--- Document passage ---

Dr J R Stockton wrote:
In sci.astro message , Fri,
14 Nov 2014 08:46:54, Mike Dworetsky
posted:


The main requirement would seem to be an ability to slow the descent
speed to near zero just before surface contact. This requires radar
and a rocket engine that can be throttled. Both add mass to the
lander, so one or more scientific experiments would probably need to
be removed to accommodate it.


Radar may not be needed.

A few phone-cameras around or near the equator of the lander, used
during descent to put the mean horizon in the right place, and
subsequently for pretty pictures.

A phone-camera on each foot, facing downwards, and an algorithm which
makes, using thrusters, the mean rate of ground movement in each
camera the same and radially outwards at a constant suitable rate;
when focus or brightness is lost, landing has occurred.

A centre-line recoilless gentle shotgun, used first, to spray suitable
ammo at the ground to ensure that it is not featureless.

--- Supplied data ---

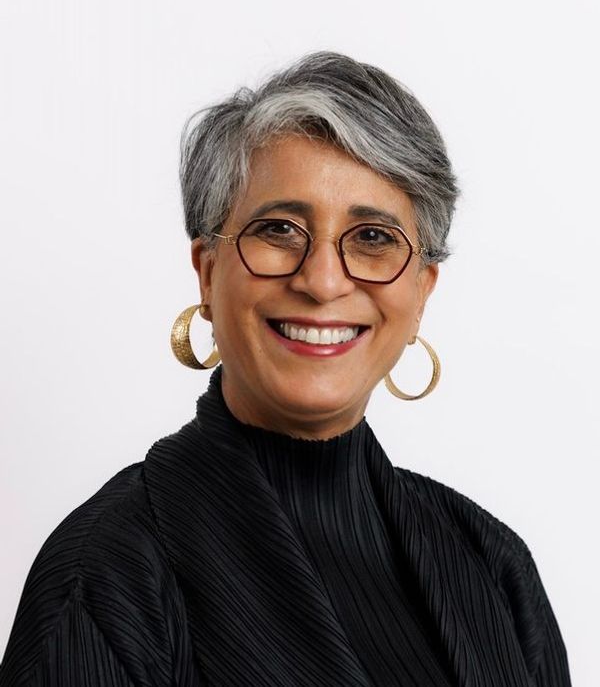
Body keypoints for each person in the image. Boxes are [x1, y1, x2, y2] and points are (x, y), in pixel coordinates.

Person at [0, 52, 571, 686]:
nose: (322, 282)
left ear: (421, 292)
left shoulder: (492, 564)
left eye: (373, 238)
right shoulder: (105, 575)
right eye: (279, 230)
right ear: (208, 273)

---

> Exercise tasks
- A) Reproduce everything in the lander-descent post from "The main requirement" down to "to accommodate it.".
- B) Pick up the lander-descent post after its last sentence and keep writing it.
The records come from a different source than the post on landing a probe.

> Answers by item number
- A)
The main requirement would seem to be an ability to slow the descent
speed to near zero just before surface contact. This requires radar
and a rocket engine that can be throttled. Both add mass to the
lander, so one or more scientific experiments would probably need to
be removed to accommodate it.

- B)
And, on general grounds, phone cameras looking in the 20 icosahedral-
face (= dodecahedral-vertex) directions, in case the scenery is not
where it was intended to be.


The requisite phone cameras were still in early development when the lander
was designed and constructed. It's an obvious idea 15-20 years later. And
some serious processing power (using up some mass budget) would be needed to
do the job. But the descent was initially fairly level, relative to local
terrain. The real problem was failure of the anchors to fire and the
subsequent bounces. Even that would not have been a problem if the lander
had not had the bad luck to come down close to a vertical surface that
blocked light to the solar panels.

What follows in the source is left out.